Overdoses or suspected overdoses of APAP are common in hospital emergency rooms. The correct treatment depends on the circumstances, specifically how much APAP has been ingested and how long since the ingestion occurred. Typically, the blood concentration of APAP in a patient is determined by taking a blood sample from the patient and analysing the sample in a hospital laboratory. However, the current practice requires the patient to wait up to four hours in the emergency room before the sample is taken, followed by up to two hours for the sample to be analysed and the results returned. Furthermore, patients must indicate when or how much APAP they have ingested. If the blood concentration of APAP and the time of ingestion and/or dose are known, practitioners can use a Rumack-Matthew nomogram to guide treatment, in particular whether or not to give acetylcysteine treatment. However, the Rumack- Matthew nomogram cannot be used for patients with repeated ingestion of APAP or if the time of ingestion and dose is unknown, for example if the patient is unwilling or unable to indicate when and how much APAP they have taken. APAP blood concentration alone does not indicate the time of ingestion because APAP is metabolised by the body. The rate at which APAP is metabolised by the body differs on a patient by patient basis and may be affected by complicating factors such as age and other drugs ingested at the same time. Therefore, it is not possible to tell if a patient has taken a large dose a longer time ago or a small dose more recently.

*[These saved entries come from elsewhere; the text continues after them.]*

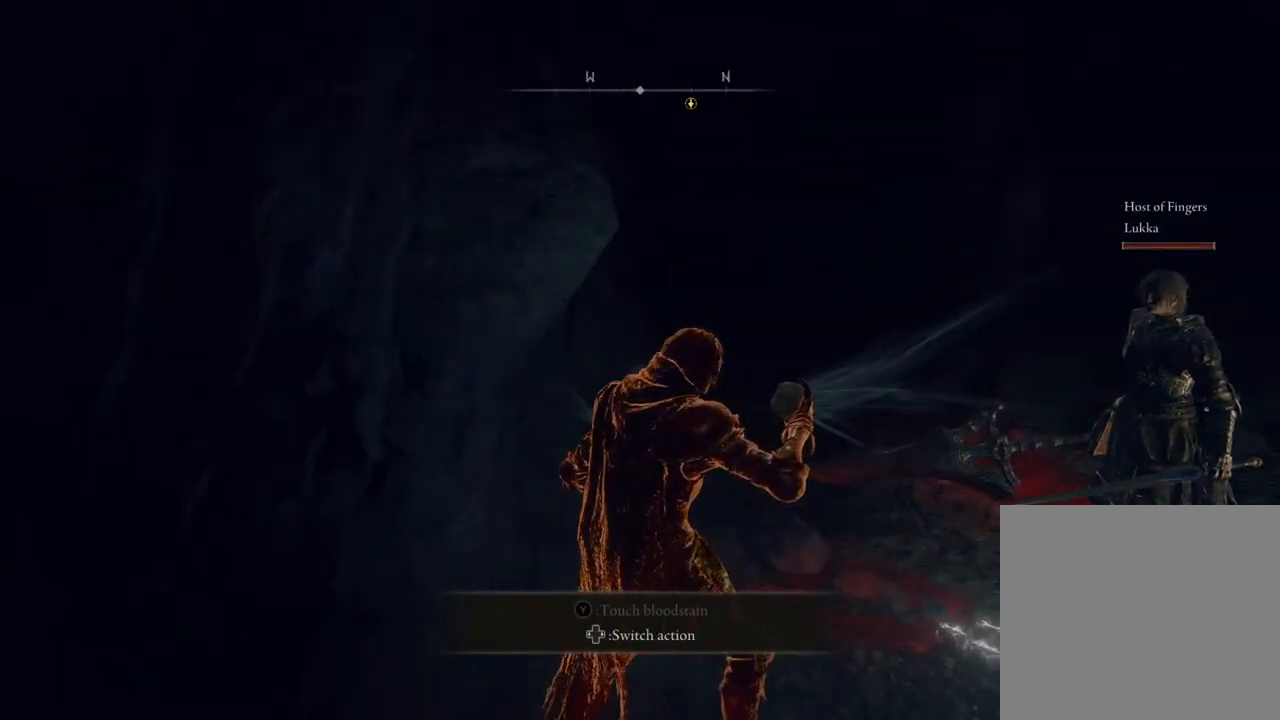
{"buttons": [], "left_stick": "center", "right_stick": "center", "events": []}
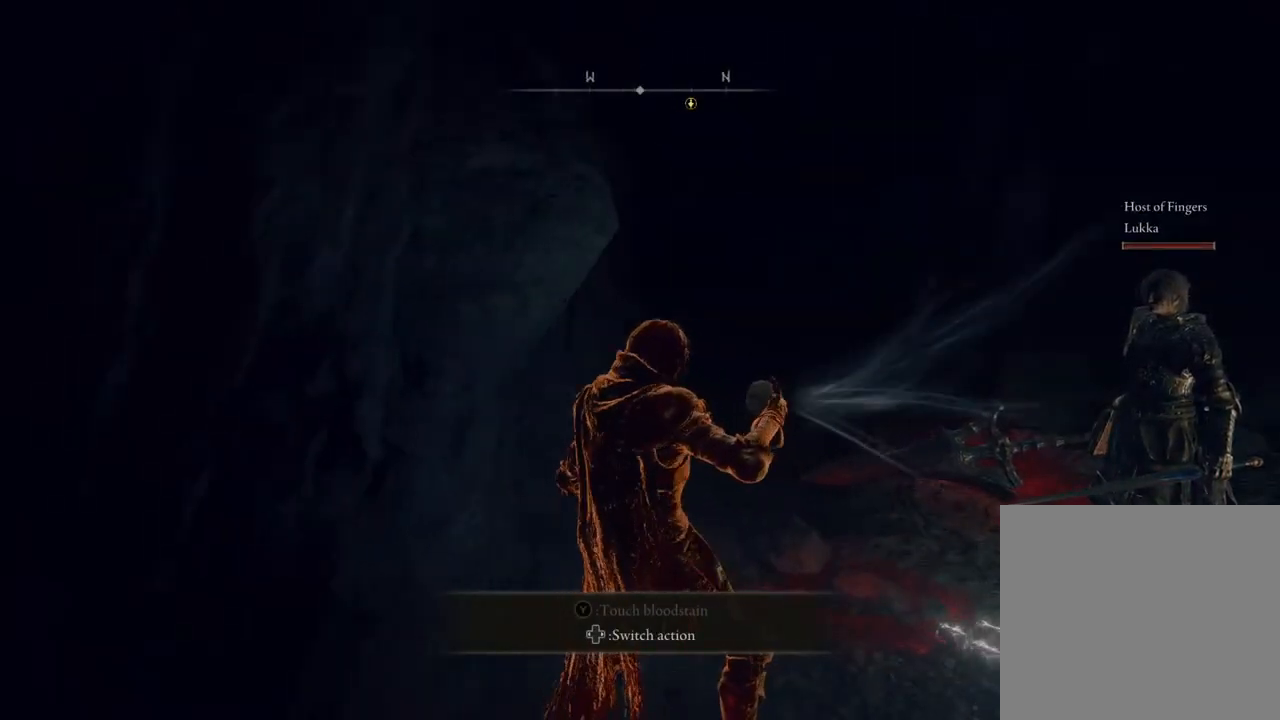
{"buttons": [], "left_stick": "center", "right_stick": "center", "events": []}
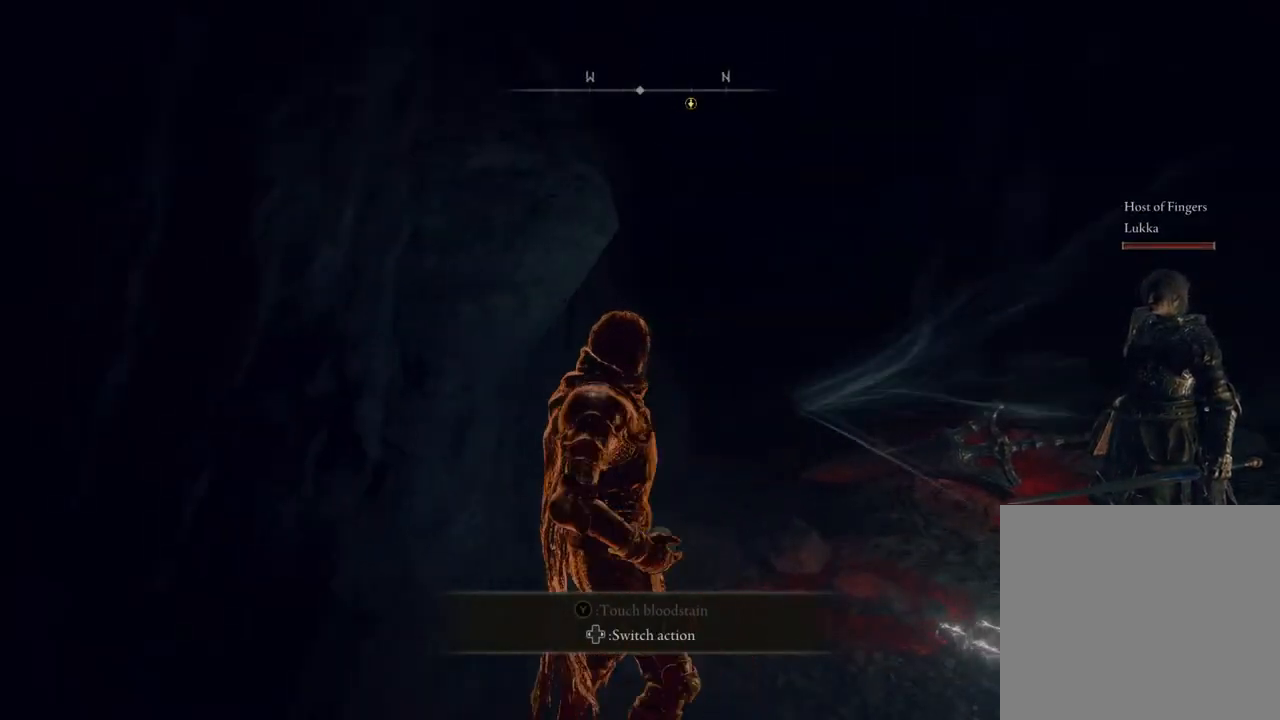
{"buttons": [], "left_stick": "down-right", "right_stick": "right", "events": [[233, "left_stick", "right"], [400, "right_stick", "right"], [433, "left_stick", "down-right"]]}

There is, therefore, a need for a simple, efficient test which can be used to diagnose an APAP overdose in a patient without needing to know the time or amount of APAP ingestion. It would be particularly advantageous to provide a test which can be used to provide results in a timely manner in the clinical setting, i.e. within a few minutes of a biological sample being provided by the patient.
SUMMARY
It is one aim of the present invention, amongst others, to provide an assay device which can be used to diagnose an N-acetyl-p-aminophenol (APAP) overdose in a patient. Another aim of the invention is to provide such a device which is simple and efficient to use, and which can provide a substantially immediate result in a clinical setting.

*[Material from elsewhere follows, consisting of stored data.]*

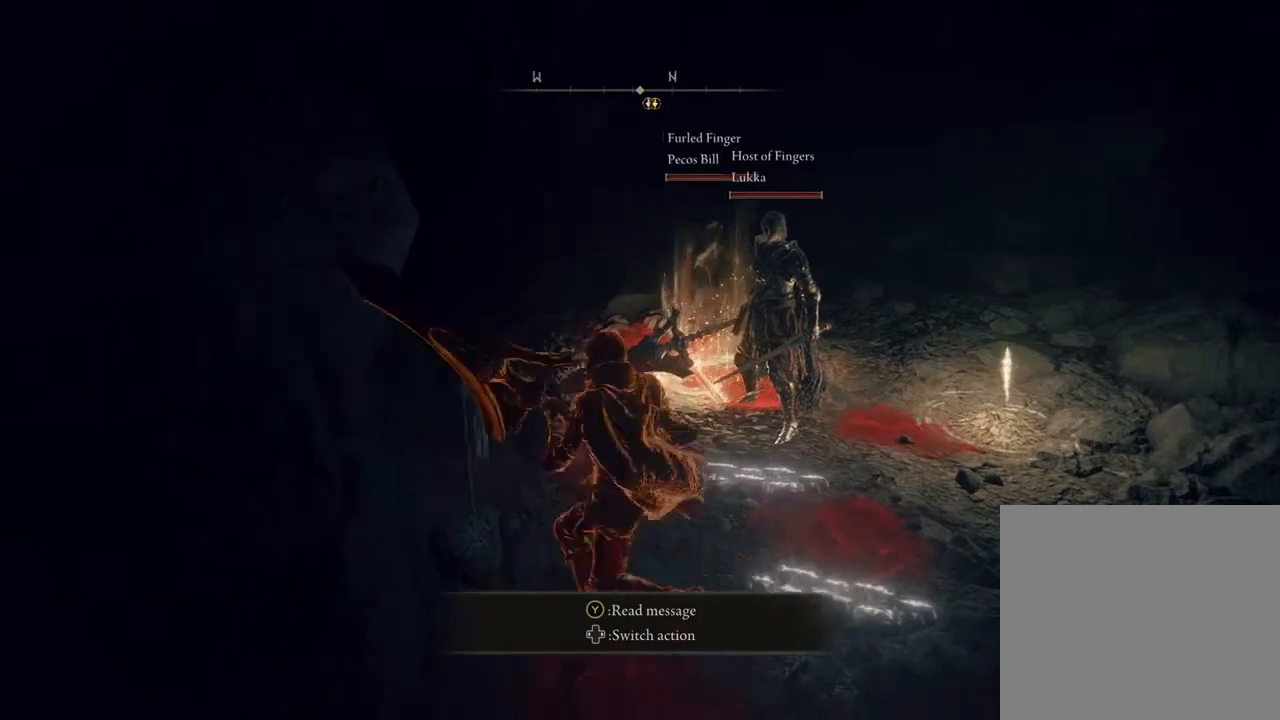
{"buttons": [], "left_stick": "up-left", "right_stick": "center", "events": [[33, "left_stick", "up-right"], [133, "left_stick", "down-right"], [233, "left_stick", "down"], [333, "left_stick", "down-left"], [500, "left_stick", "up-left"]]}
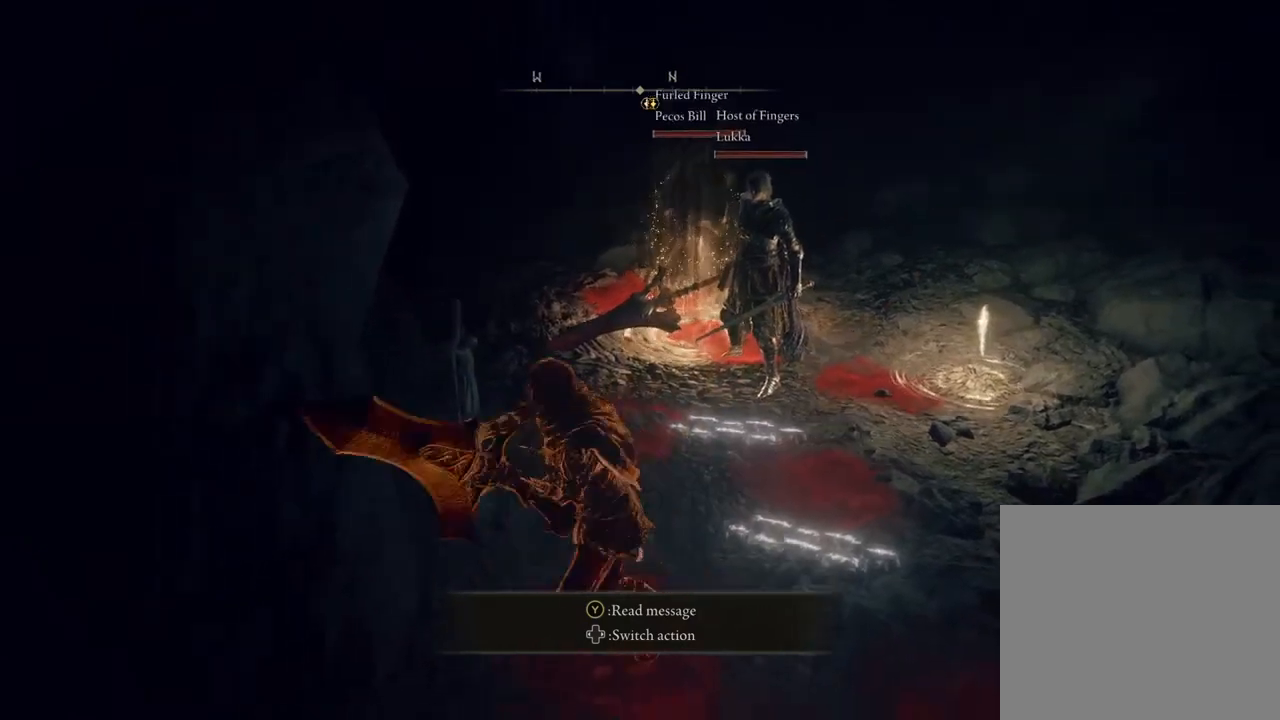
{"buttons": [], "left_stick": "center", "right_stick": "center", "events": [[67, "left_stick", "up"], [267, "START", "down"], [367, "left_stick", "center"], [433, "START", "up"]]}
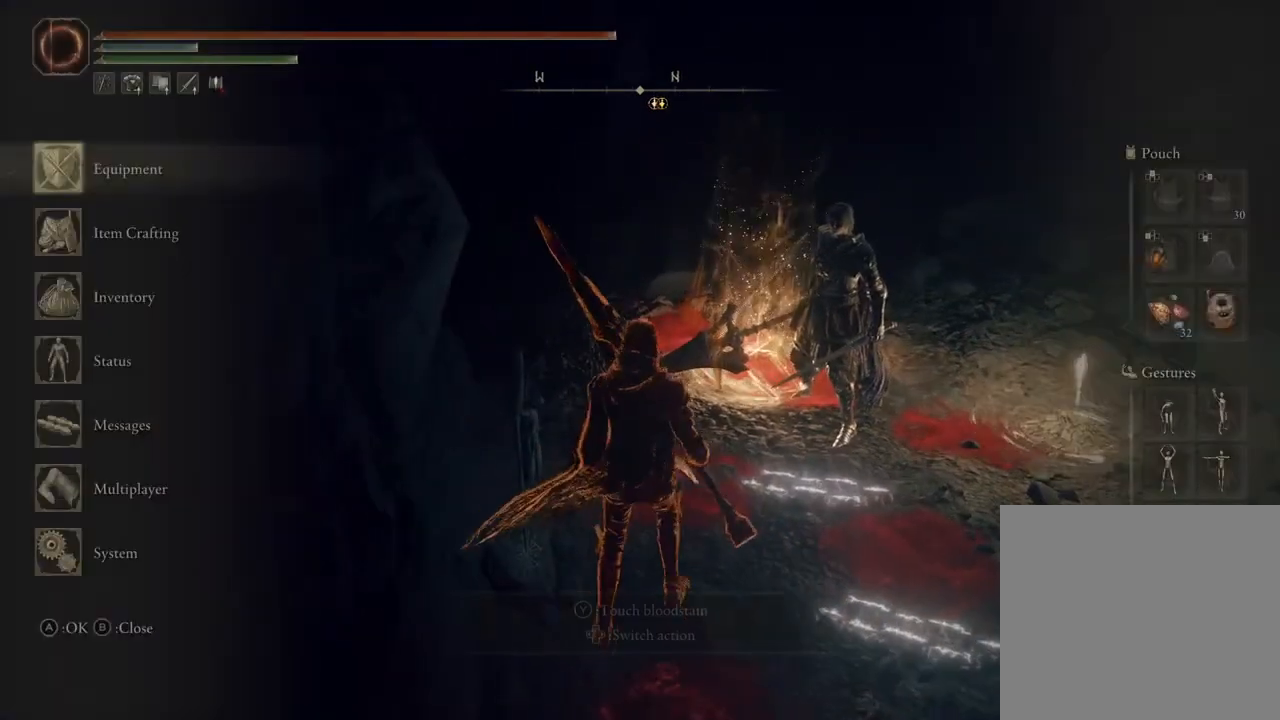
{"buttons": [], "left_stick": "center", "right_stick": "center", "events": [[200, "DPAD_RIGHT", "down"], [333, "DPAD_RIGHT", "up"], [433, "DPAD_RIGHT", "down"], [500, "DPAD_RIGHT", "up"]]}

The present invention provides an assay device and a method of diagnosing an APAP overdose as set forth in the appended claims. Other features of the invention will be apparent from the dependent claims, and the description, which follows.
According to a first aspect of the present invention, there is provided an assay device for use with samples of biological fluid, the assay device comprising: an N-acetyl-p-aminophenol (APAP) detection unit for detecting and/or measuring APAP in a biological fluid sample; and an alanine aminotransaminase 1 (ALT1) detection unit for detecting and/or measuring ALT1 in said biological fluid sample, wherein the APAP detection unit and the ALT1 detection unit act together as part of an assay process.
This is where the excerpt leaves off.